***** SOURCE PASSAGE *****

GREENUP COUNTY, Ky. (WSAZ) -- Greenup County E911 is beefing up its emergency response system in light of the tragic mass shootings across the country this past year.
The county's emergency response center unveiled a new system called "Police Watch," which the center says will make it easier and quicker to get information and dispatch police to the scene of an emergency.
The system, designed by Tim Sparks of Advanced Surveillance, includes high-quality surveillance cameras and panic buttons. When pressed, the buttons immediately send information and a live video feed to the E911 center, allowing first responders to be dispatched more quickly to save precious time.
"An ounce of prevention is worth a pound of cure," Sparks said of the system.
Greenup County E911 is hoping to partner with schools and businesses to install cameras around the area. While the installation will be free for E911, individual organizations will have to purchase the system. However, Sparks said the system can be integrated with an already-existing surveillance system, so businesses don't need to spend extra money.
What they'll gain, he said, is "instant access with a surveillance system from a school, a business or whatever direct to the E911 center within a second of pressing a panic or holdup alarm."
Greenup County already has cameras in Russell schools that feed directly to the E911 center. Those cameras will be integrated with the Police Watch system to speed up response time.

*****

- ACTIONS TO TAKE -
a) Answer these questions from the Police Watch report, one answer per line, marked the same way:
(i) Who designed the Police Watch system?
(ii) Where does Greenup County already have cameras that feed directly to the E911 center?
(iii) Who will have to purchase the system?
b) Please extend the Police Watch report with a few more paragraphs, starting after its last sentence.
The data that comes next has no connection to the Police Watch report.

***** STUDY MATERIAL *****

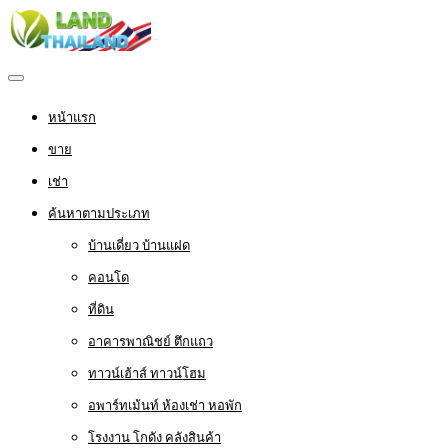
หน้าแรก
ขาย
เช่า
ค้นหาตามประเภท
บ้านเดี่ยว บ้านแฝด
คอนโด
ที่ดิน
อาคารพาณิชย์ ตึกแถว
ทาวน์เฮ้าส์ ทาวน์โฮม
อพาร์ทเม้นท์ ห้องเช่า หอพัก
โรงงาน โกดัง คลังสินค้า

*****

- ANSWERS IN ORDER -
a)
(i) Tim Sparks of Advanced Surveillance
(ii) In Russell schools
(iii) Individual organizations

b)
The high-quality cameras can show precise details that are often grainy on regular surveillance cameras. Sparks and his partner Jay Couch demonstrated how emergency responders can zoom in on live or recorded video to identify suspects and even weapons.
"They know instantly what the suspect looks like," Sparks said. "They have pictures of him, they have video of him, they know what color shirt he's wearing, they know if he's got a ball bat or if he's got a handgun."
Banks and pharmacies are among the most targeted for armed robbers because of valuable money and medications. One pharmacy worker said his workplace already has a silent alarm system and surveillance cameras and wasn't sure if the new system would protect them further.
Sparks said systems like those rely on a middle man when an alarm is activated, alerting a company that may not even be located in the same city. That company then must call leaders of the business to make sure the alarm is legitimate and then can pass on information to 911 -- often incomplete information.
The important thing, Sparks said, is safety -- and making every second count in an emergency.